The Supplemental Educational Opportunity Grant (SEOG) provides additional resources for some exceptionally low-income students who receive the maximum Pell Grant. SEOGs are awarded at the campus level, depending on the availability of funds; institutions must contribute one-third of the grant. In addition, the College Work Study program creates work opportunities for students receiving financial aid, and enables them to earn money through part-time work to pay for ongoing expenses.

Student loan programs, including the Perkins Loan and direct and guaranteed student loans, vary in their interest rates, forgiveness of debt, length of repayment periods, and so on. Loan repayment in the Perkins and other subsidized loan programs is sometimes deferred or canceled if graduates engage in certain types of employment, including teaching, law enforcement, and other service careers.

In the last session of Congress, student-aid programs received a substantial boost. Funding for the Pell Grant grew by $1 billion from fiscal 1999 to fiscal 2001, allowing the maximum grant to grow by a few hundred dollars (it still covers far less than the cost of college, however). Other grants increased as well, but more modestly. The size of the loan programs, however, has grown almost geometrically over the last few years, as all students receiving financial aid rely more heavily on loans than on grants.

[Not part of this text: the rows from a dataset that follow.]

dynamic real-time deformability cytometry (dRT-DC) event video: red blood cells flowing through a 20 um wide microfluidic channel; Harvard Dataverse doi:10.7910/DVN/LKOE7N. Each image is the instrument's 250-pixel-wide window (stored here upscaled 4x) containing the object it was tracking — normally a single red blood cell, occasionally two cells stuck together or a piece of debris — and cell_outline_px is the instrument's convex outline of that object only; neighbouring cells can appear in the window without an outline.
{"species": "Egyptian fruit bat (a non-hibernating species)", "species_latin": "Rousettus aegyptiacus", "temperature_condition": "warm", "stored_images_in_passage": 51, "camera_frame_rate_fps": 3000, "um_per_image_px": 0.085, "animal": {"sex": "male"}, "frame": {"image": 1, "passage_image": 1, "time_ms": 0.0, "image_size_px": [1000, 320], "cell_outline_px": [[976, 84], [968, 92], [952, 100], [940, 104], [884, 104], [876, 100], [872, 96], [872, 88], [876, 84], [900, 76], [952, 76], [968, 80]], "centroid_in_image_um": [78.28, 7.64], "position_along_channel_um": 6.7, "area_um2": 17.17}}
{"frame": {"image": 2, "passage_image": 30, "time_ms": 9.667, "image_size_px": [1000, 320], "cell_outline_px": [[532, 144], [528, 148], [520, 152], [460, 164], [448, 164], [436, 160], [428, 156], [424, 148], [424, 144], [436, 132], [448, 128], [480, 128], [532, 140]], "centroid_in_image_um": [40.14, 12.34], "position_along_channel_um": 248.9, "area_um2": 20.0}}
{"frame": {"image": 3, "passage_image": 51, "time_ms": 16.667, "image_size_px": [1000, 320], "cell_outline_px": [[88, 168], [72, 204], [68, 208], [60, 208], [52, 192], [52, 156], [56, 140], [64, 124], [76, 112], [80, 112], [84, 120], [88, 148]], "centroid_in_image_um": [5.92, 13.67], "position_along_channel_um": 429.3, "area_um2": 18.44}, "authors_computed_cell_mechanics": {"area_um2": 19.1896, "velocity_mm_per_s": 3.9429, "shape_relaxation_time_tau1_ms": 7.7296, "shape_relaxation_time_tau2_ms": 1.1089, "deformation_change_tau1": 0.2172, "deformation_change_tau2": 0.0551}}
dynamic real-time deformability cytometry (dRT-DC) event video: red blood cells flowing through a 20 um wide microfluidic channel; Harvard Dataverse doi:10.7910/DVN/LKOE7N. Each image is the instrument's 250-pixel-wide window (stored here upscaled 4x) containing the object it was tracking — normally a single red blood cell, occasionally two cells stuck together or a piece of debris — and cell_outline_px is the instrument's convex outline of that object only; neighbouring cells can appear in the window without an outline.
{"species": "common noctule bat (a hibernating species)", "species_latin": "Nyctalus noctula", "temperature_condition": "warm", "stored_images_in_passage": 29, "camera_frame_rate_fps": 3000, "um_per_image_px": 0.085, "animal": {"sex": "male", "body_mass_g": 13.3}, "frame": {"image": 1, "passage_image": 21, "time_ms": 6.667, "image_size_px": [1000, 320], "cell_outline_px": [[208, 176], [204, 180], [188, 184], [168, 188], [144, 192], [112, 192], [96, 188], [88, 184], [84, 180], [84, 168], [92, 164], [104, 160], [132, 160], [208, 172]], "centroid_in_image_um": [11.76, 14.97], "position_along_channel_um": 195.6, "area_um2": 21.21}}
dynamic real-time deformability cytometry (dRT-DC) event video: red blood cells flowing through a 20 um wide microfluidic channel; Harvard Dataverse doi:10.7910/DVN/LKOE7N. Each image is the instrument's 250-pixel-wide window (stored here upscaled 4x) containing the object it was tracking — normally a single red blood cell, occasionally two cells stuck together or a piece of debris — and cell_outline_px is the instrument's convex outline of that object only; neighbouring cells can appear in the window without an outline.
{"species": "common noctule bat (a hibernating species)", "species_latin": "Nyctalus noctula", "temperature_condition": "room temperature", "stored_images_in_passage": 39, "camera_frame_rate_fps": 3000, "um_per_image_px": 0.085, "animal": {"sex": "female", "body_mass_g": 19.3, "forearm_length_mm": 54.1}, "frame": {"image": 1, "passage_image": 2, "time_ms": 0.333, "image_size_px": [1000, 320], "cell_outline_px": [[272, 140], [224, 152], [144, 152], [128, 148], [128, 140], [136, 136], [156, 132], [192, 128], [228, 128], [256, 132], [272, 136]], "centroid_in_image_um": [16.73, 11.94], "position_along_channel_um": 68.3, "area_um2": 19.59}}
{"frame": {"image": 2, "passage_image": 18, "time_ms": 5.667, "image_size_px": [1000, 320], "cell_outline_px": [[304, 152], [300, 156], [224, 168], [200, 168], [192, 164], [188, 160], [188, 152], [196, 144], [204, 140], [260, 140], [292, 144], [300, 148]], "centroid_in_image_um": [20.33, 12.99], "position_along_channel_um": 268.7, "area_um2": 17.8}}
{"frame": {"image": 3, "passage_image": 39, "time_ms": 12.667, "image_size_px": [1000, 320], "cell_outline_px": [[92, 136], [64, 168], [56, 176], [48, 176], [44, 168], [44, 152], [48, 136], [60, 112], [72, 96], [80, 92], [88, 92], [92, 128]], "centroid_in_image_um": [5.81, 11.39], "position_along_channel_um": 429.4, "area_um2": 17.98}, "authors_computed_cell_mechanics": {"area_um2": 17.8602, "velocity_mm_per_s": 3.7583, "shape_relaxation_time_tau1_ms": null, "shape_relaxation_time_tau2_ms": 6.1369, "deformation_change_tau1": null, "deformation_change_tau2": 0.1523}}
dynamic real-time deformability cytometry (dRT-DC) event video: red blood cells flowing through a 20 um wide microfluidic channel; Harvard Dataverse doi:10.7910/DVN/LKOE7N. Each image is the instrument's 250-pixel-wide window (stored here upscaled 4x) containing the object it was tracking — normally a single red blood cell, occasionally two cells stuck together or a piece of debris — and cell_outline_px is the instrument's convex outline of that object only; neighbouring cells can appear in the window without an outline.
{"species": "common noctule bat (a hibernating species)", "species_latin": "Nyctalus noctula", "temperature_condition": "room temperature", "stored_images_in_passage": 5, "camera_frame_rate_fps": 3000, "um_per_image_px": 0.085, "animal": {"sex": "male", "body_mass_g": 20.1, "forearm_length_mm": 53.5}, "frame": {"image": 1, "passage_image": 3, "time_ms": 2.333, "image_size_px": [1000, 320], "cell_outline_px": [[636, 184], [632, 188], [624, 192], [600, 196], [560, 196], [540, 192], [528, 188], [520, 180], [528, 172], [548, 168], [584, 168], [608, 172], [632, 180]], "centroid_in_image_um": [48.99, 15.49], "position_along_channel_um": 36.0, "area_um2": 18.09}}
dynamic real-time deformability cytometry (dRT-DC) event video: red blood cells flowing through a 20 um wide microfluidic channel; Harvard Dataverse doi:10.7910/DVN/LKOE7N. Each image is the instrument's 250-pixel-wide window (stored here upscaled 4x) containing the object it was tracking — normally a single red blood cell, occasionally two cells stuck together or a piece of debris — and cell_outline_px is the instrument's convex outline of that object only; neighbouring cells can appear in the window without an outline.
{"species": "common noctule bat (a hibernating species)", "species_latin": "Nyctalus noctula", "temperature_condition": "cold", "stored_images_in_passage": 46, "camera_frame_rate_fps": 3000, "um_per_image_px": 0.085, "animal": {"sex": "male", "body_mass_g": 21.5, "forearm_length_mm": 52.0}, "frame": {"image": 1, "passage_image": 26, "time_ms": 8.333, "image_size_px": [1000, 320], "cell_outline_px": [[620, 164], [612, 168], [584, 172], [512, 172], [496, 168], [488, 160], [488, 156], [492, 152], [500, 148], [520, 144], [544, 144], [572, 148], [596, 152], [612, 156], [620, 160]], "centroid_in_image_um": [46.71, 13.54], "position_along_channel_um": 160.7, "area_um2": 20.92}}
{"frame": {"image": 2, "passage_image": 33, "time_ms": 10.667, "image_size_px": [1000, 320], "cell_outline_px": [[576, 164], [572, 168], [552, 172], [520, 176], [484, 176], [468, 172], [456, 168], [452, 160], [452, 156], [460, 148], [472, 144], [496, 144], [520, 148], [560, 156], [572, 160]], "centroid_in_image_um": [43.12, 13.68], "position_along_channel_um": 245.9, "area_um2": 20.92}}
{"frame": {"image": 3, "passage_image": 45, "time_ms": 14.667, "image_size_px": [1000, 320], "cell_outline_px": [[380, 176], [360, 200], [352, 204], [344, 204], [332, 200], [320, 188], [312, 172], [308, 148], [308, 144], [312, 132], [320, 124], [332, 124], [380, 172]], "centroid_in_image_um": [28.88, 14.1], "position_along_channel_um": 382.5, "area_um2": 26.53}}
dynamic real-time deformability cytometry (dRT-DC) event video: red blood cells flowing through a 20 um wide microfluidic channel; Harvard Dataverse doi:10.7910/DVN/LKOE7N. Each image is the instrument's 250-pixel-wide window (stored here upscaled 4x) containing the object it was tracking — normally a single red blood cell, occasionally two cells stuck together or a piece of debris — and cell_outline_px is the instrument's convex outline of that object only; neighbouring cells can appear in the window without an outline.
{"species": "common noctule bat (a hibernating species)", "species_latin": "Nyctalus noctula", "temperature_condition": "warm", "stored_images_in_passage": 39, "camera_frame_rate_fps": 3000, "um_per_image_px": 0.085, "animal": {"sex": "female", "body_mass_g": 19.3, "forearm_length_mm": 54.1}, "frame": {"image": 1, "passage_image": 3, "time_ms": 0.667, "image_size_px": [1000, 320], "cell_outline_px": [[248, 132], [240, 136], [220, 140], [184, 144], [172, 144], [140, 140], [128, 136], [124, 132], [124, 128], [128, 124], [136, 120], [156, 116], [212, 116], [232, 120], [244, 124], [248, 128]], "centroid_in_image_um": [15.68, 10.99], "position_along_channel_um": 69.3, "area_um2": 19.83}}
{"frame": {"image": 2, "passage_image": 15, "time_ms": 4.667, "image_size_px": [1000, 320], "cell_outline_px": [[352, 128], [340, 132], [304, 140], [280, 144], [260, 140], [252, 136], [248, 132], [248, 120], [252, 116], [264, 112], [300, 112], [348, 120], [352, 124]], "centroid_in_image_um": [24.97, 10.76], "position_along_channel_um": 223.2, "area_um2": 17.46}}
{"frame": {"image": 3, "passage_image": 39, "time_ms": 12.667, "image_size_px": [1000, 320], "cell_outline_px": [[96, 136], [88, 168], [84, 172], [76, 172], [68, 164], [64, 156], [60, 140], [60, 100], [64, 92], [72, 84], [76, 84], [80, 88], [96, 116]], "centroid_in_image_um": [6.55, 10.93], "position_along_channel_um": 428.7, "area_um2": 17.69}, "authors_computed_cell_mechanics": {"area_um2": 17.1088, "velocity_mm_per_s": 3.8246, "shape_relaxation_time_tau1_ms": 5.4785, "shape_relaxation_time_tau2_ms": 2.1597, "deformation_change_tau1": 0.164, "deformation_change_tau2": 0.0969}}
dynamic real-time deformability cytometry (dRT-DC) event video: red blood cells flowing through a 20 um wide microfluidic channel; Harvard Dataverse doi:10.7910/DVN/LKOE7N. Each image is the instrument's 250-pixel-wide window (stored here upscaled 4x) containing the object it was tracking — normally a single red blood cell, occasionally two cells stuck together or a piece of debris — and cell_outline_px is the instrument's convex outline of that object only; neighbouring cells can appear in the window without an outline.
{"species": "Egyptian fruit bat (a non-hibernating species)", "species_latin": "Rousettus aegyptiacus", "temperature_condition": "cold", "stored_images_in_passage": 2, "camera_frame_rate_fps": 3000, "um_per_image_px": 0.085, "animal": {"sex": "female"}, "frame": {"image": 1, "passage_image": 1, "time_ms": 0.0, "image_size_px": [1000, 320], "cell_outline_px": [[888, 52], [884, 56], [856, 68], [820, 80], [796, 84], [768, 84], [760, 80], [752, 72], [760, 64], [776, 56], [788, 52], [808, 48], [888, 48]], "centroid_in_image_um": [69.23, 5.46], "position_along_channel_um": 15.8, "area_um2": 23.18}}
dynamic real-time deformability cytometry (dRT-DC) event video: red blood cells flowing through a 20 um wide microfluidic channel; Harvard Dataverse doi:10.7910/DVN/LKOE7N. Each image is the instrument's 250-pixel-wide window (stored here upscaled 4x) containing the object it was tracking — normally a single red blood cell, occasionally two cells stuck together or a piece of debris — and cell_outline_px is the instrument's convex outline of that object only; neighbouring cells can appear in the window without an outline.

The federal government’s role in higher education is to provide encouragement, models, and some resources. It can’t manage higher education directly. But in the area of financial aid, the federal government can lower the financial barriers and level the field of opportunity across income classes. The AAUP urges Congress to increase support for need-based student-aid programs, to open the gates to higher education for the students who are on their way to college.